The Greeks were great thinkers and are credited with developing philosophy, creating drama, and inventing certain literary genres. One such genre was history. History emerged from other styles of non-fiction writing, particularly travel writing, based on the voyages of curious and observant men. There were also ancient biographers and chroniclers who produced similar material and data used by historians. Here are some of the major ancient writers of ancient history or the closely related genres.
Ammianus Marcellinus, the author of a Res Gestae in 31 books, says he is a Greek. He may have been a native of the Syrian city of Antioch, but he wrote in Latin. He is an historical source for the later Roman empire, particularly for his contemporary, Julian the Apostate.
Cassius Dio was an historian from a leading family of Nicaea in Bithynia who was born around A.D. 165. Cassius Dio wrote a history of the Civil Wars of 193-7 and a history of Rome from its foundation to the death of Severus Alexander (in 80 books). Only a few of the books of this history of Rome have survived. Much of what we know of the writing of Cassius Dio comes from Byzantine scholars.
Diodorus Siculus calculated that his histories (Bibliotheke) spanned 1138 years, from before the Trojan War to his own lifetime during the late Roman Republic.
15 of his 40 books on universal history are extant and fragments remain of the rest. He has until recently been criticized as having simply recorded what his predecessors had already written.
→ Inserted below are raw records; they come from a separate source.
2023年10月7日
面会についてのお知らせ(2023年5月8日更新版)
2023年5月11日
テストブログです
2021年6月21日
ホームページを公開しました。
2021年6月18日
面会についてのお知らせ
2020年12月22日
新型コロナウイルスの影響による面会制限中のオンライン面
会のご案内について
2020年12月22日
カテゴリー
Almost nothing is known about the man Eutropius, 4th century historian of Rome, other than that he served under Emperor Valens and went on the Persian campaign with Emperor Julian. Eutropius' history or Breviarium covers Roman history from Romulus through the Roman Emperor Jovian in ten books. The focus of the Breviarium is military, resulting in the judgment of emperors based on their military successes.
Herodotus (c. 484-425 B.C.), as the first historian proper, is called the father of history. He was born in the essentially Dorian (Greek) colony of Halicarnassus on the southwest coast of Asia Minor (then a part of the Persian Empire), during the Persian Wars shortly before the expedition against Greece led by the Persian king Xerxes.
Jordanes was probably a Christian bishop of Germanic origin, writing at Constantinople in 551 or 552 A. D. His Romana is the history of the world from a Roman point of view reviewing the facts concisely and leaving conclusions to the reader, and his Getica is an abridgement of Cassiodorus' (lost) Gothic History.
Flavius Josephus (Joseph Ben Matthias) was a first century Jewish historian whose writing includes a History of the Jewish War (75 – 79) and Antiquities of the Jews (93), which includes references to a man named Jesus.
Titus Livius (Livy) was born c. 59 B.C. and died in A.D. 17 at Patavium, in northern Italy. In about 29 B.C., while living in Rome, he started his magnum opus, Ab Urbe Condita, a history of Rome from its foundation, written in 142 books.
Manetho was an Egyptian priest who is called the father of Egyptian history. He divided the kings into dynasties. Only an epitome of his work survives.